▸ **Task requirements**
For each line below that holds the word "Note", make a copy.

▸ **Provided records**
= = =

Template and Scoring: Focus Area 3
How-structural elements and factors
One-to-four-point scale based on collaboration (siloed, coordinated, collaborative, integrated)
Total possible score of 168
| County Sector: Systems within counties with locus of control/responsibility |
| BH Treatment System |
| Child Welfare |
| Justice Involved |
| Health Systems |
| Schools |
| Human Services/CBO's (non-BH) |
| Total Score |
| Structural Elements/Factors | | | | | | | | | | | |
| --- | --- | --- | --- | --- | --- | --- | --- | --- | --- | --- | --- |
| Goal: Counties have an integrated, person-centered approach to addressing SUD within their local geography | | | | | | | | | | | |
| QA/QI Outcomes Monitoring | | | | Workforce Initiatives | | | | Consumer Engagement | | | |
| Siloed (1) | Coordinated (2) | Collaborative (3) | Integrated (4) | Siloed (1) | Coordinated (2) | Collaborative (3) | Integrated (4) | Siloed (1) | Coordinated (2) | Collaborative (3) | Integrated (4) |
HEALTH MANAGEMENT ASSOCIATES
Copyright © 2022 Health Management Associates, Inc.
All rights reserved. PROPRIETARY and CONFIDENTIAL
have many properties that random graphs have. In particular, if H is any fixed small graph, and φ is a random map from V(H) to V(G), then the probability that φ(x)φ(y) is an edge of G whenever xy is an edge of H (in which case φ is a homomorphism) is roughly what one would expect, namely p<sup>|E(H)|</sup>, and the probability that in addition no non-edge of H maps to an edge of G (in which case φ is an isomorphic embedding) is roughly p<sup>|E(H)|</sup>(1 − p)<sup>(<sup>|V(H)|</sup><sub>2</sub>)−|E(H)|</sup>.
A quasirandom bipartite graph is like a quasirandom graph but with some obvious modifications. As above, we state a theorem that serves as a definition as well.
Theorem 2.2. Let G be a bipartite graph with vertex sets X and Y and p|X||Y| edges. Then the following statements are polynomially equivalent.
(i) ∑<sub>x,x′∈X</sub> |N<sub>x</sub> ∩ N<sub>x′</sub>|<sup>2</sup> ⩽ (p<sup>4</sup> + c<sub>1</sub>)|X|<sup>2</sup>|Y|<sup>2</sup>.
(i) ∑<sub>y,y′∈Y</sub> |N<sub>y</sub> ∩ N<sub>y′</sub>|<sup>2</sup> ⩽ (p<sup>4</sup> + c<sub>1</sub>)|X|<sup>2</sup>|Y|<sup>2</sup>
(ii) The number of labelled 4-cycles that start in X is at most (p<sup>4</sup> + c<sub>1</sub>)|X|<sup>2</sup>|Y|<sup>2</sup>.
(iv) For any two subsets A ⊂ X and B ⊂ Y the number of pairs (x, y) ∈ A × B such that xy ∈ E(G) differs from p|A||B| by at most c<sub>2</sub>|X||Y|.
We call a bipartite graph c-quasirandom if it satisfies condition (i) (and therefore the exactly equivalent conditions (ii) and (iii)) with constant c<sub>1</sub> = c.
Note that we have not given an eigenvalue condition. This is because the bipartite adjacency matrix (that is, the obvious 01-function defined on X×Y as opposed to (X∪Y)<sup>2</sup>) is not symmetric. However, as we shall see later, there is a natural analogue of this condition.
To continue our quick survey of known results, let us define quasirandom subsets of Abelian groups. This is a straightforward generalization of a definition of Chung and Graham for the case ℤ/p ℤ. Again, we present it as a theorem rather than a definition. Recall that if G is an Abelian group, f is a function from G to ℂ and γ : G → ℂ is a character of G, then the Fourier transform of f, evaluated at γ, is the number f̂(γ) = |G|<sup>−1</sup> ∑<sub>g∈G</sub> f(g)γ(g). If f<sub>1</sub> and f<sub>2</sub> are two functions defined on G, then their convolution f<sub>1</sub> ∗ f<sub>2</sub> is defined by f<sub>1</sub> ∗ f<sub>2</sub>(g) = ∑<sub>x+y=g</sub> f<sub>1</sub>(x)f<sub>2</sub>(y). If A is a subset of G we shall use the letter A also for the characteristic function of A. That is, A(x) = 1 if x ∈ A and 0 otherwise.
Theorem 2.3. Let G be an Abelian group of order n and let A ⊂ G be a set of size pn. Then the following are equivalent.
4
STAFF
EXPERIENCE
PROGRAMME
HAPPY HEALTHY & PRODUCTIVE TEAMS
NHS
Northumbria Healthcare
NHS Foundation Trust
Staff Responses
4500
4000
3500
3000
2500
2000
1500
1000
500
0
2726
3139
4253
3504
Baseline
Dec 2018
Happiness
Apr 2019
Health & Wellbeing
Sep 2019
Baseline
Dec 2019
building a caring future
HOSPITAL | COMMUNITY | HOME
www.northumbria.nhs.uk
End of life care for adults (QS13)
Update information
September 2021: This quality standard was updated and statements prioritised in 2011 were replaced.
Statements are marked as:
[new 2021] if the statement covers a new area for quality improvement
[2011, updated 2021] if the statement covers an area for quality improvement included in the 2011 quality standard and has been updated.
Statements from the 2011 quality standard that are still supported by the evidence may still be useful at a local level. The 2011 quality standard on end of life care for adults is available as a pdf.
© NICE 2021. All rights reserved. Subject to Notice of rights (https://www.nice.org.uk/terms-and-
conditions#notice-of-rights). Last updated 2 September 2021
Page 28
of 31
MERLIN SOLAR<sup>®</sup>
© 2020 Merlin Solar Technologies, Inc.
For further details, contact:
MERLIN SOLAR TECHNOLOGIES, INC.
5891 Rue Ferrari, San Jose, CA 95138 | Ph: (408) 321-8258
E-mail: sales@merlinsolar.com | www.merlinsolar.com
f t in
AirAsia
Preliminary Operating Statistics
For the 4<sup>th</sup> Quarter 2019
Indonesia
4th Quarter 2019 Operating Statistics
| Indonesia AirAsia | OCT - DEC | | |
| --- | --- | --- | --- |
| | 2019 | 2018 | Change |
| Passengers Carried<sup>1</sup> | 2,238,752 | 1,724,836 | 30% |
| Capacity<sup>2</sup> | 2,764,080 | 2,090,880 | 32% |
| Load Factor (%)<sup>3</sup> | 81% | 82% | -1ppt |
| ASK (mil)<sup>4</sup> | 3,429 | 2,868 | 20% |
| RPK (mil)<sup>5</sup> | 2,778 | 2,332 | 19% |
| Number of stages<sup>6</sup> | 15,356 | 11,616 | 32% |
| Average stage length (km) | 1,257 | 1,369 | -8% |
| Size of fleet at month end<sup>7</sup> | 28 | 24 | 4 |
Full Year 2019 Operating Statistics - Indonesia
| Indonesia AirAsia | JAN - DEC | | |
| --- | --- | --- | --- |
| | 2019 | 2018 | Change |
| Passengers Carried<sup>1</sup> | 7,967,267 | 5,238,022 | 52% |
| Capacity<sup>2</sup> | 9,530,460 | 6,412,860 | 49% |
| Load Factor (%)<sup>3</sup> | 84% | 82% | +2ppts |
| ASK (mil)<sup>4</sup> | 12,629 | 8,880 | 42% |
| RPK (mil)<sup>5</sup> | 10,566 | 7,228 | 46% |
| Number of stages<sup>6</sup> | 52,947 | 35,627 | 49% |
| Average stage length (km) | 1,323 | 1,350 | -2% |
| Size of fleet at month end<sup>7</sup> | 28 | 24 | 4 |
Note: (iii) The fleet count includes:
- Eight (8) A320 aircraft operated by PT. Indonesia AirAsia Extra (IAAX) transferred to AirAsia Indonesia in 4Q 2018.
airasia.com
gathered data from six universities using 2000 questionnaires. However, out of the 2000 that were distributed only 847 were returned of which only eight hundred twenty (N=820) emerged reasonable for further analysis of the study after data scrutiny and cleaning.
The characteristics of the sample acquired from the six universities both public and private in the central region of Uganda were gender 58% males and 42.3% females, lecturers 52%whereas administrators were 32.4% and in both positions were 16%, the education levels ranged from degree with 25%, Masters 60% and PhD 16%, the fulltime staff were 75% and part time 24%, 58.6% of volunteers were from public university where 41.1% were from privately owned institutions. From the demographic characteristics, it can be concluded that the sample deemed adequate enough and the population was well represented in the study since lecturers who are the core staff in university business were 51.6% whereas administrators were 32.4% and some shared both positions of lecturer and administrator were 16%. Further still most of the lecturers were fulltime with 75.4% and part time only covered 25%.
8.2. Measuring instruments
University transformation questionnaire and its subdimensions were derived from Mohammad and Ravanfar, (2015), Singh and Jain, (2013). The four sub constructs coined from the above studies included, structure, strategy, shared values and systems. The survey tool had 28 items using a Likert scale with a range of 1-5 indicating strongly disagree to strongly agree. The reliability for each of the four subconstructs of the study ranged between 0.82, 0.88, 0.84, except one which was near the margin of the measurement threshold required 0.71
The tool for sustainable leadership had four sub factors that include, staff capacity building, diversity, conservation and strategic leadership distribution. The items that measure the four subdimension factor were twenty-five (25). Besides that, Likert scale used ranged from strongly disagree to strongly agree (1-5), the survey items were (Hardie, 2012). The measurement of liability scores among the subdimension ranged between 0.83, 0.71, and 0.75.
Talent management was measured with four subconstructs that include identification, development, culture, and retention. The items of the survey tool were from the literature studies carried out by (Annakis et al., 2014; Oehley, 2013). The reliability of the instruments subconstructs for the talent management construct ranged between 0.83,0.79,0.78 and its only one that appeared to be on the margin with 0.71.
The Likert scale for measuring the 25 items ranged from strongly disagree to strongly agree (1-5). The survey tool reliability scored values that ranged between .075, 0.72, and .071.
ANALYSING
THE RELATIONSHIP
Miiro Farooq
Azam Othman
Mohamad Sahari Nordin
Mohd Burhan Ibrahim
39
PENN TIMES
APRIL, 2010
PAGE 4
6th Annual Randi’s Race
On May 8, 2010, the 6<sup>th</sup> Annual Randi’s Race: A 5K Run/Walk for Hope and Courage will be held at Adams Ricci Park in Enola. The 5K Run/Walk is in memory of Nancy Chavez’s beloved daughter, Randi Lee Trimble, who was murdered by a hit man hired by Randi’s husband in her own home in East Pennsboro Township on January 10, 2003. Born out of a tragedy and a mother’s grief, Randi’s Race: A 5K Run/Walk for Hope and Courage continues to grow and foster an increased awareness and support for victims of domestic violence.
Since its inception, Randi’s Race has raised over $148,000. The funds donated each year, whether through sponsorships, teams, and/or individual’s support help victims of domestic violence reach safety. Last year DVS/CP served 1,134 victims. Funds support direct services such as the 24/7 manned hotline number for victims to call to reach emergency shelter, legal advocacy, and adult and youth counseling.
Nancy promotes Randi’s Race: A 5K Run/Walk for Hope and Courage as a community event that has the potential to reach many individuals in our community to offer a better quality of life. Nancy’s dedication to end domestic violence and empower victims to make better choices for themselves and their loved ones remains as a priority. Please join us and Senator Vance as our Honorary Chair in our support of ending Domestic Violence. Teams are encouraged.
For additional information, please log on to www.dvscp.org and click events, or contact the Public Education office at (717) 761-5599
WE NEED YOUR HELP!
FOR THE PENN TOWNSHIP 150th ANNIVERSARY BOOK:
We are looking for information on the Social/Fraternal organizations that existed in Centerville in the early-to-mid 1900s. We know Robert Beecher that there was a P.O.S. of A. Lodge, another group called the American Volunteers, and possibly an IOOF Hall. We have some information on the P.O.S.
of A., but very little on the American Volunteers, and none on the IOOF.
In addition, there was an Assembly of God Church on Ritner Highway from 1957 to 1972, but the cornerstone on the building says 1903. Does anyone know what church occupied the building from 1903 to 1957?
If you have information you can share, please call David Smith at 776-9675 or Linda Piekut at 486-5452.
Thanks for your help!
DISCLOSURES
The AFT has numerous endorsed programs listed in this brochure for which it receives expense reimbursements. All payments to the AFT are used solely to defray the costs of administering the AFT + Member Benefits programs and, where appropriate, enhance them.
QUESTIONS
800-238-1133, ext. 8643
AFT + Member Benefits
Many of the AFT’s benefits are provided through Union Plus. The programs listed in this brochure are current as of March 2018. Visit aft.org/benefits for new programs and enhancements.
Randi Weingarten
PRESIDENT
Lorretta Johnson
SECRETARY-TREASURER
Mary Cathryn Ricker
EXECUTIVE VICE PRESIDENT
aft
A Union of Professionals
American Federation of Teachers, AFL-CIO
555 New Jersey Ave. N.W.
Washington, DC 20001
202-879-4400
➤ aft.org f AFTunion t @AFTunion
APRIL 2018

= = =

▸ **Exercise result**
Note that we have not given an eigenvalue condition. This is because the bipartite adjacency matrix (that is, the obvious 01-function defined on X×Y as opposed to (X∪Y)<sup>2</sup>) is not symmetric. However, as we shall see later, there is a natural analogue of this condition.
Note: (iii) The fleet count includes:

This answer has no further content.